To illustrate persistent neighborhood poverty in the District, I classified neighborhood as persistently poor if their corresponding census tract had a household poverty rate of at least 20 percent or more in 1990 and 2000. Of all the geographic measures available from the U.S. Census, census tracts are considered a decent representation of a neighborhood.
In 2000, there were 59 census tracts that were identified as poor in 1990 and 2000. Persistently poor neighborhoods are not equally distributed across the District; instead, they are clustered in a select number of areas, such as Columbia Heights, Shaw, Trinidad, Deanwood, Barry Farm and Congress Heights (see map). The area around GWU primarily represents students with limited incomes and is not reflective of the typical poor neighborhood.
Children are more likely than adults to live in poor neighborhoods. In 2000, close to 40,000 District children lived in persistently neighborhoods with a poverty rate of 20 percent or more. Persistently poor neighborhoods in DC are also more likely to be majority Black. Thus, Blacks are both economically and racially segregated.
The District went through a tremendous amount of growth over the last decade and it will be interesting to see if the number and location of persistently poor neighborhoods has changed. New income and poverty data will be available from the American Community Survey in early September, but data at the neighborhood level will not be available until 2010.
Tackling problems associated with persistently poor neighborhoods will require both short term and long term solutions. Children and families living in poor communities need access to high quality and better-coordinated social services to meet immediate needs. Policies to improve the long-term health of persistently poor neighborhoods will require a combination of economic, housing, and social solutions.

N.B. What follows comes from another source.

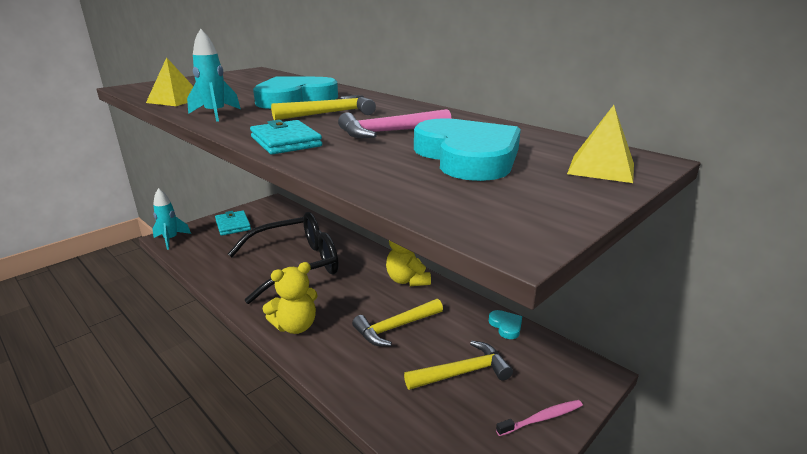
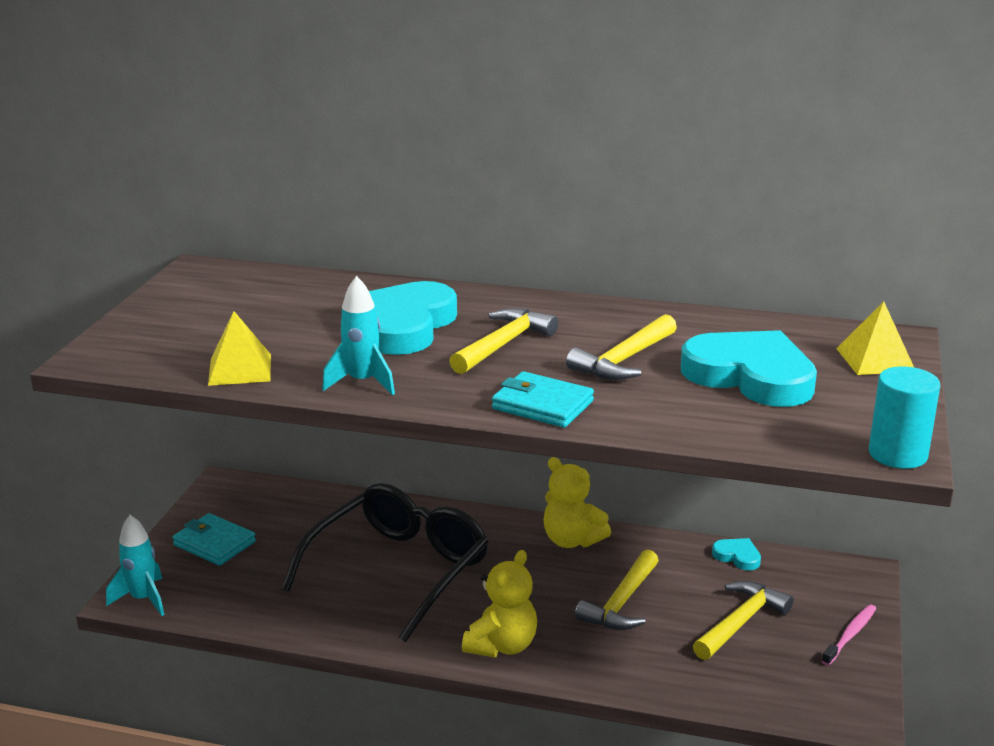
camera: 30 degrees left, 0 degrees up
pink hammer [338,109,451,138] -> yellow hammer [566,314,677,380]
none -> turquoise cylinder [869,366,940,469]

A number of steps have been taken on the housing front to improve neighborhood conditions. Geographically fixed public housing tends to segregate the poor. Two main approaches have been taken to de-segregate poor neighborhoods. First, Section 8 provides low-income families with a "voucher" to find rental housing in the private housing market. However, research indicates that voucher users often struggle to found housing in the private market and report problems paying rent and utilities. In a tight rental market like DC's, families using a voucher usually end up in other distressed communities, defeating the purpose of the program. Second,
HOPE IV HOPE VI is a program implemented by HUD to replace high-rise public housing buildings with mix-income housing. HOPE IV VI has been criticized for reducing the number of low-income housing units and there is no conclusive evidence that the program has led to measurable neighborhood redevelopment.
Improving neighborhood conditions is vital and can yield positive outcomes for families and children. However, neighborhood conditions will not improve strictly through the use of housing vouchers or mix-income housing, especially in areas with tight housing markets. Schools will have to be improved and viable economic opportunities will need to be created. These are just some of the challenges facing persistently poor neighborhoods.